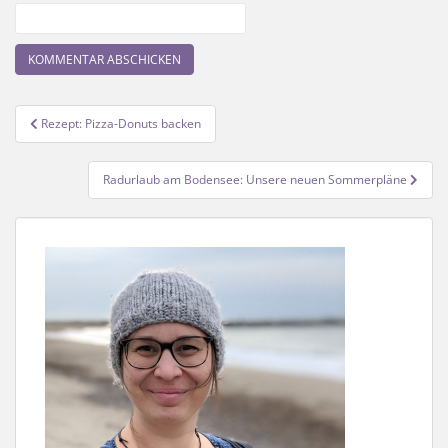
Beitragsnavigation
Rezept: Pizza-Donuts backen
Radurlaub am Bodensee: Unsere neuen Sommerpläne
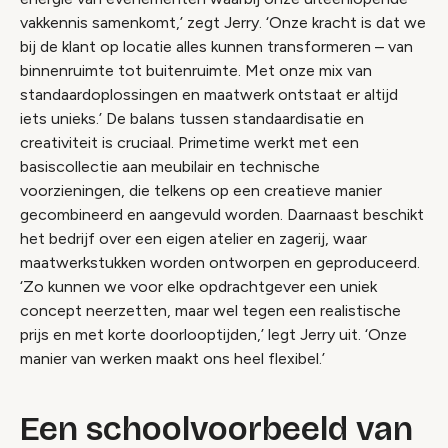
vakkennis samenkomt,’ zegt Jerry. ‘Onze kracht is dat we
bij de klant op locatie alles kunnen transformeren – van
binnenruimte tot buitenruimte. Met onze mix van
standaardoplossingen en maatwerk ontstaat er altijd
iets unieks.’ De balans tussen standaardisatie en
creativiteit is cruciaal. Primetime werkt met een
basiscollectie aan meubilair en technische
voorzieningen, die telkens op een creatieve manier
gecombineerd en aangevuld worden. Daarnaast beschikt
het bedrijf over een eigen atelier en zagerij, waar
maatwerkstukken worden ontworpen en geproduceerd.
‘Zo kunnen we voor elke opdrachtgever een uniek
concept neerzetten, maar wel tegen een realistische
prijs en met korte doorlooptijden,’ legt Jerry uit. ‘Onze
manier van werken maakt ons heel flexibel.’
Een schoolvoorbeeld van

□ □ □ □

■ **Job**: From the line containing "bij de klant" to the final line above, output everything. Change nothing and add nothing.

■ **Task answer**:
bij de klant op locatie alles kunnen transformeren – van
binnenruimte tot buitenruimte. Met onze mix van
standaardoplossingen en maatwerk ontstaat er altijd
iets unieks.’ De balans tussen standaardisatie en
creativiteit is cruciaal. Primetime werkt met een
basiscollectie aan meubilair en technische
voorzieningen, die telkens op een creatieve manier
gecombineerd en aangevuld worden. Daarnaast beschikt
het bedrijf over een eigen atelier en zagerij, waar
maatwerkstukken worden ontworpen en geproduceerd.
‘Zo kunnen we voor elke opdrachtgever een uniek
concept neerzetten, maar wel tegen een realistische
prijs en met korte doorlooptijden,’ legt Jerry uit. ‘Onze
manier van werken maakt ons heel flexibel.’
Een schoolvoorbeeld van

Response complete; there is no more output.